» Goal 1
Gather and copy out every line of the rows below that contains the string "slurDashed". Letter case must match.
── Document text ──
Sudan’s Foreign Policy Issues: Domestic Interests, Regional Loyalties and Shifting International Interests
Can Sudan’s fragile, joint-military and civilian government handle the new pressures it faces on the international stage? From the Grand Renaissance Dam project to the war in Eritrea to playing off all sides of the ongoing Middle Eastern power struggle, one of the Arab Springs most promising opportunities faces a difficult set of challenges. But the stability of the country and the Horn of Africa in general relies on the betterment of its people and its emerging democracy, and there is no shortcut to reform that will ensure this, writes Kholood Khair.
Two years after Sudan’s dictator Omar al-Bashir was swept from power by national protests, one of the potential success stories of the ‘Arab Spring’ faces new and enduring challenges.
The Sovereignty Council of Sudan, led by army general Abdel Fattah al-Burhan and featuring a mix of civilian and military leaders, now rules over the North-East African country with a General Election planned for 2023. In the meantime, the civilian government needs steadfast support and a clear-headed foreign policy to maximise opportunities for entrenching democracy.
This emerging democracy faces not only a moribund economy, an inability to meet energy needs, and ongoing political competition bleeding into every facet of its transition, but also has to contend with a dynamic foreign policy arena.
The country’s transition to democracy makes Sudan particularly vulnerable to changing regional dynamics. Firstly, Sudan shares unguarded borders with seven countries, across which flow large amounts of people and money, both legally and illegally. The unprotected nature of these flows makes control of these borders difficult, at best and a nightmare, at worst.
Secondly, as a country in the cold for two decades – thanks to a US designation of Sudan as a State Sponsor of Terror from 1997-2020 – Sudan had few allies and partners to work with, and in the past relied heavily on China. Nevertheless, over its almost 30-year rule, the Bashir government had become surprisingly adept at playing competing regional and international powers against each other for financial gain. Their exploitation of the animosity between Saudi Arabia and Iran to provide for its energy needs (petroleum and natural gas, respectively) is an important example.
The civilian-led transitional government now seeks to prove that it is a partner rather than an enemy of Western powers and has put much of its efforts into signalling its return to the international fold. This foreign policy must now simultaneously show that it is not predicated only on brute economic interests, unlike the previous regime’s, but instead on longer-term, economic and political opportunity and stability to show civilian dividends domestically.
Therein lies a key complication for the transitional government: the country’s current government is not wholly civilian but a part-military, part-civilian chimera and is challenged with finding a Sudanese foreign policy stance to regional and international issues that suits both sides of the bifurcated government.
This means finding a happy medium between continuing to deal with the region’s autocrats, who support the military, and the Western powers who have, rhetorically and financially, pledged to support the civilian transition.
Shaky position: The Grand Ethiopian Renaissance Dam, Tigray and other hazards
Further complicating matters is Sudan’s geography. Sudan has the particular distinction of being located at the cross-roads of three major political regions, all which are in flux: the Sahel, the Horn of Africa, and the Red Sea basin.
───
── Provided information ──
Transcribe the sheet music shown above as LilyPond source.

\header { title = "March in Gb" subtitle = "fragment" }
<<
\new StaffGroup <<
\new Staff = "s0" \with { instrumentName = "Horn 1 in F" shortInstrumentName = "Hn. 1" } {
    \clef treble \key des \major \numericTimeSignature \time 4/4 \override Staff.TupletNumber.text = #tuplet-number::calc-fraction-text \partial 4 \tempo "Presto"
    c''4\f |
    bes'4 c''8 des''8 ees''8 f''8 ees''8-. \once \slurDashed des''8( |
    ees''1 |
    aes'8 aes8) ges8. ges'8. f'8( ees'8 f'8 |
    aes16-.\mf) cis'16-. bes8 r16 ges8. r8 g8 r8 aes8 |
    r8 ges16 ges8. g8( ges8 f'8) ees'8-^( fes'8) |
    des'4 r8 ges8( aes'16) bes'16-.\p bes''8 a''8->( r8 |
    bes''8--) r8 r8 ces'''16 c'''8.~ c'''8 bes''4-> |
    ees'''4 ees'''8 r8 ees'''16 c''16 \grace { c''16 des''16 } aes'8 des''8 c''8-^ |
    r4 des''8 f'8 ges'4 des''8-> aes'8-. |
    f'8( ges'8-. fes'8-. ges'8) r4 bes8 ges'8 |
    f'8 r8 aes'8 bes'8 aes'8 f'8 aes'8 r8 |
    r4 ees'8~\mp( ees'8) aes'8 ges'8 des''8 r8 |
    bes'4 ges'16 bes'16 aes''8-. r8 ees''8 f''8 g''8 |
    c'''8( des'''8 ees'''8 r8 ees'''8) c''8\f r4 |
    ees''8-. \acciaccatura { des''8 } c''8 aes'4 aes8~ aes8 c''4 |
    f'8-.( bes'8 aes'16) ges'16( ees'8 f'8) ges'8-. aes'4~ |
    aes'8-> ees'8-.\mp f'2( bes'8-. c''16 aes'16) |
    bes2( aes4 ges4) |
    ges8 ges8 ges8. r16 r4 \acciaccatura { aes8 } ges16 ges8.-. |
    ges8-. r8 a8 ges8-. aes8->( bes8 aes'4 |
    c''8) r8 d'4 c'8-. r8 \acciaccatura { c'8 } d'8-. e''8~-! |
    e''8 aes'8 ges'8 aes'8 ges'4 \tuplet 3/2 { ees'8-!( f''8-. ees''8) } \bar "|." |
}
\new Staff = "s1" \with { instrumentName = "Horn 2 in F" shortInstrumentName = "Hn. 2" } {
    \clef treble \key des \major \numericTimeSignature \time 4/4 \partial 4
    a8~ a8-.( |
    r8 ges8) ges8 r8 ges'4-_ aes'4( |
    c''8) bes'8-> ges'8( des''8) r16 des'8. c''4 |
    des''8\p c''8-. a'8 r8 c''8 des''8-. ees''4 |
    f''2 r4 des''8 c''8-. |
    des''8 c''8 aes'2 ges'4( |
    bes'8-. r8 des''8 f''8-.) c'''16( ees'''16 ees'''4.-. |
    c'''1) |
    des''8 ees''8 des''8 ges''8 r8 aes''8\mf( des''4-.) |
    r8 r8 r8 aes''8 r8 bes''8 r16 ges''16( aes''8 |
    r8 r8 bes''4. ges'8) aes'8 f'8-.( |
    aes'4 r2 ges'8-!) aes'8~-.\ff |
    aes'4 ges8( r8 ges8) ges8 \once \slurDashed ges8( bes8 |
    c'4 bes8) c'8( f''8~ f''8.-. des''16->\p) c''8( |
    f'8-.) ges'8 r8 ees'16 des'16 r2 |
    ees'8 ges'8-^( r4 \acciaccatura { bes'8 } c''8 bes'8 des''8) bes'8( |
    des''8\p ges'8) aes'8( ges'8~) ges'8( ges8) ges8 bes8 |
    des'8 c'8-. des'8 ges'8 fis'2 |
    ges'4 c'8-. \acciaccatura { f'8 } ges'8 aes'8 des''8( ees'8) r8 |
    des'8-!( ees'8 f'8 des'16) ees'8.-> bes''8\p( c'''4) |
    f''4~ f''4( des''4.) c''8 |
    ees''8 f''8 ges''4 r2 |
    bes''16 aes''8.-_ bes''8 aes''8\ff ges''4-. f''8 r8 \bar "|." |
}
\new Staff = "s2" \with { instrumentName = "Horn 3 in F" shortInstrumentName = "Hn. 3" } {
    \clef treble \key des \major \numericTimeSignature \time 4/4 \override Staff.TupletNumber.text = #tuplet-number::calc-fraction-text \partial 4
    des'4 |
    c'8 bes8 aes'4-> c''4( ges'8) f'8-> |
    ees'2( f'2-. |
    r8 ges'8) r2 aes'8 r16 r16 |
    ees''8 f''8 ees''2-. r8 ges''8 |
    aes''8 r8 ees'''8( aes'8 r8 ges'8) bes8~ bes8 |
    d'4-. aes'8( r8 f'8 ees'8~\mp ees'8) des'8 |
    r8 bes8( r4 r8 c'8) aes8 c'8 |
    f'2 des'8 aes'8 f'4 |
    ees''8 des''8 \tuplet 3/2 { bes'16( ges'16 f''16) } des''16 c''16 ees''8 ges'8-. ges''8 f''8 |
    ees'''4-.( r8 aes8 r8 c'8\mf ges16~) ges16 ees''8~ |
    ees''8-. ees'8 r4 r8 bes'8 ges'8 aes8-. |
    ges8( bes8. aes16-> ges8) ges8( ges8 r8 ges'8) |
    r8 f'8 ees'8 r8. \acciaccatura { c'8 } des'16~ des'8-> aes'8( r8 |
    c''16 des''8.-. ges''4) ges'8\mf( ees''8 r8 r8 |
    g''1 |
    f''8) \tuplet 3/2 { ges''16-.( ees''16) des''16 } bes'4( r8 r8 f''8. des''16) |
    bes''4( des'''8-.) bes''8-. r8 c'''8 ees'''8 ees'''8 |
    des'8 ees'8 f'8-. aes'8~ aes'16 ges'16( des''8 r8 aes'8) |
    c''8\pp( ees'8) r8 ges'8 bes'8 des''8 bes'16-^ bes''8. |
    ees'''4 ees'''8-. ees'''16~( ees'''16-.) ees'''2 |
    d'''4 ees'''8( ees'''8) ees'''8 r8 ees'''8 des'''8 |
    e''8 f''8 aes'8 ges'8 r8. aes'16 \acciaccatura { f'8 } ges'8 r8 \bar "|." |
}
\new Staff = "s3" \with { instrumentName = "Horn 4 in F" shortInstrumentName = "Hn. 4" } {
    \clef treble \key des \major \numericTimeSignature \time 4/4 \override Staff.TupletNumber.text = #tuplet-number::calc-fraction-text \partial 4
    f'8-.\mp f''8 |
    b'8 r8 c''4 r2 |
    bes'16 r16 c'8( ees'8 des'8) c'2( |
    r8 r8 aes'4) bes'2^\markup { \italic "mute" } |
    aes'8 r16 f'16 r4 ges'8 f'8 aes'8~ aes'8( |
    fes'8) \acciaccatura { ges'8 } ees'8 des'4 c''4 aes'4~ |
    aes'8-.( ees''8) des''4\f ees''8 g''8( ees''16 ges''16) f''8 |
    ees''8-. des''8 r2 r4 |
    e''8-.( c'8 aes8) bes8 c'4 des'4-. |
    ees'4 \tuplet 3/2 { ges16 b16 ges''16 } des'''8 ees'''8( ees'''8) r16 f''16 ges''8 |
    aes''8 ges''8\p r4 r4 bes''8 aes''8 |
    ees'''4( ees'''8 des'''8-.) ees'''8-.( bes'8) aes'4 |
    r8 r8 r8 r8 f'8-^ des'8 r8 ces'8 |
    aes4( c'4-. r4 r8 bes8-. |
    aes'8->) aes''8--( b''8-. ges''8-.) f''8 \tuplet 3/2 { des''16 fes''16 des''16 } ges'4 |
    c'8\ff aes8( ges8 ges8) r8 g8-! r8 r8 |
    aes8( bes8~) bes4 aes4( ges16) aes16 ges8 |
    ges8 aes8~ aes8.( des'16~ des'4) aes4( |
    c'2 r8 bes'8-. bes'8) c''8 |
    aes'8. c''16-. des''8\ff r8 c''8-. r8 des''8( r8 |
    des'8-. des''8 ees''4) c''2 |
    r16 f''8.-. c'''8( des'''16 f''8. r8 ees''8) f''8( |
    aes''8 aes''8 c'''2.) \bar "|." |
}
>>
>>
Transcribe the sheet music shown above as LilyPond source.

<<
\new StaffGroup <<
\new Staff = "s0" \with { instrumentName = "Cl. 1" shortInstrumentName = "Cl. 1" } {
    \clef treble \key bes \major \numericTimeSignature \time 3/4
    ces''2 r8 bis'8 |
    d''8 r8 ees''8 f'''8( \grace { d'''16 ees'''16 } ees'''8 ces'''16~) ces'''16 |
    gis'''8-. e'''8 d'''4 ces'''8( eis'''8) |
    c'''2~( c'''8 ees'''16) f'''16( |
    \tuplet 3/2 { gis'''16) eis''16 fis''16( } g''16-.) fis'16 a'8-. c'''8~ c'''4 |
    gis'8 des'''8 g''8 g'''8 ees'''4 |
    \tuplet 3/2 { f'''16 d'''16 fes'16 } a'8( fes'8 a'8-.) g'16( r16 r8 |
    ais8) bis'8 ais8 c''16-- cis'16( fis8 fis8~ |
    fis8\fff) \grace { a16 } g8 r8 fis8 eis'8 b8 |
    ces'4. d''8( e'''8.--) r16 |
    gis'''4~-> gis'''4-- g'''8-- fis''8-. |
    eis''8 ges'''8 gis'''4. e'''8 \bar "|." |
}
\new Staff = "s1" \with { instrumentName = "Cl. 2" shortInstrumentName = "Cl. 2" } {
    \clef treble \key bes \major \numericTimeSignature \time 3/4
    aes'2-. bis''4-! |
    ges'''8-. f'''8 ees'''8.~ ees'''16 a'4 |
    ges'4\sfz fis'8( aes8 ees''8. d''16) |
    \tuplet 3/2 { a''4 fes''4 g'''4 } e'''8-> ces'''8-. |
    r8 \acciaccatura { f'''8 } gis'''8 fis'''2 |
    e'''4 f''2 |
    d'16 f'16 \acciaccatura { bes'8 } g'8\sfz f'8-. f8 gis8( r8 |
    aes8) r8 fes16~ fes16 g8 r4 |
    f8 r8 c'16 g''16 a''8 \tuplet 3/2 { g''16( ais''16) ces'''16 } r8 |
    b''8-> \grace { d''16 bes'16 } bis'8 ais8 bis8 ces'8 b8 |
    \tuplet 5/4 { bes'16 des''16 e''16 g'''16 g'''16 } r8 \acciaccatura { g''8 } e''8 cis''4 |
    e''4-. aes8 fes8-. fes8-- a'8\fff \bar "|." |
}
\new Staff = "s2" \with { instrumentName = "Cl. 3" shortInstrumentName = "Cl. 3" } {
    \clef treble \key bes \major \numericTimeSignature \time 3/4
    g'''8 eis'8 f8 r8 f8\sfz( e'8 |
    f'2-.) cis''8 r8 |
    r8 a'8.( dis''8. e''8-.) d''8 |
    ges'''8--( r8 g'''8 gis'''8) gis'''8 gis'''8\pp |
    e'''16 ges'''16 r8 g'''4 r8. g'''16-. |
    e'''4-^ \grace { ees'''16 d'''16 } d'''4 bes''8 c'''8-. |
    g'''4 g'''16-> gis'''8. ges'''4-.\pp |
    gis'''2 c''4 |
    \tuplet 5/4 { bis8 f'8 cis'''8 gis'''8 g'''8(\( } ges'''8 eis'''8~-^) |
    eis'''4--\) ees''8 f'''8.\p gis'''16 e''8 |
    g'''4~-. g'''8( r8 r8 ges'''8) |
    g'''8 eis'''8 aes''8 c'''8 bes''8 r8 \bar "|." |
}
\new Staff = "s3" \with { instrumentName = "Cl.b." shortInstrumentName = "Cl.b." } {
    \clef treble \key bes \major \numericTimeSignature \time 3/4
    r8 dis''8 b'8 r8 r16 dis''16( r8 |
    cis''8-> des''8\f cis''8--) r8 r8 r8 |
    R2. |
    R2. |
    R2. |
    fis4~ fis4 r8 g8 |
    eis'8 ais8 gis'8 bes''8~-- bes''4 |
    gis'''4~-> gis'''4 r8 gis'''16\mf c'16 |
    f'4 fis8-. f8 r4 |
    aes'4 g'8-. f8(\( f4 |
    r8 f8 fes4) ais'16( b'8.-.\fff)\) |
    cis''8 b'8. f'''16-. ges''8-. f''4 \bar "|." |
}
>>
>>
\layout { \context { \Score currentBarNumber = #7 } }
───
» Goal 2
Proceed with the text on Sudan's foreign policy above, writing on from its last sentence.

» Exercise result 1
    bes'4 c''8 des''8 ees''8 f''8 ees''8-. \once \slurDashed des''8( |
    aes'4 ges8( r8 ges8) ges8 \once \slurDashed ges8( bes8 |

» Exercise result 2
Unlike two years ago, Sudan now finds itself surrounded by countries undergoing different stages of transition, with varying levels of success. Despite this, and because few of these recent political changes pretended to have democratic foundations, military leaders remain key players in Egypt, Libya, Chad, Ethiopia, and South Sudan; all with high levels of engagement with Sudan’s military.
This geographic and political confluence, owing to its dynamic political changes, is now receiving keen attention from both the African continent and beyond. After Biden’s victory in the US’ 2020 presidential elections, American appetite for intervention has once again been reignited.
The war in the Tigray region of Ethiopia has added another layer of regional complexity. Tensions between former leaders the Tigray People’s Liberation Front (TPLF) and the central government, led by Prime Minister Abiy Ahmed, came to an armed confrontation in the North-Eastern state of Tigray. The tensions are the result of the enduring political contestations about unitary versus federalised government in Ethiopia and were set off by the TPLF refusing to remain part of Abiy’s ruling coalition.
The crisis, and its spillover into Sudan, has seen the US send Senator Jeff Coons, a close ally of President Biden, as well as appoint former UN undersecretary Jeffrey Feltman as Horn of Africa Envoy. Both visited Sudan to broach the Horn of Africa’s three biggest priorities: Tigray, the burgeoning border conflict between Sudan and Ethiopia, and the tensions around the Grand Ethiopian Renaissance Dam (GERD), the latter of which also draws in Egyptian interest, and ire.
The GERD is seen equally, but in diametrically opposing directions, by Ethiopia and Egypt as central to their economic and political survival. The dam, which is near completion, has become a tug of war between the two countries, with Sudan initially stuck in the middle.
The resolution of the issues around the GERD lies in technical solutions, but political moves currently take supremacy. Ethiopia is moving ahead with filling the dam and hoping to show both the value of the project by preventing floods in Sudan during the rainy season and presenting Egypt and Sudan with a fait accompli once filling has taken place. It is a risky move and one that is, however, enabled by Egypt’s loss of a steadfast if bellicose ally President Trump.
Closer to home, the tensions around the GERD have drawn in UAE support for Ethiopia and have caused a destabilisation in the Arab Axis of Egypt, Saudi Arabia, UAE, which emerged during Trump’s term in office.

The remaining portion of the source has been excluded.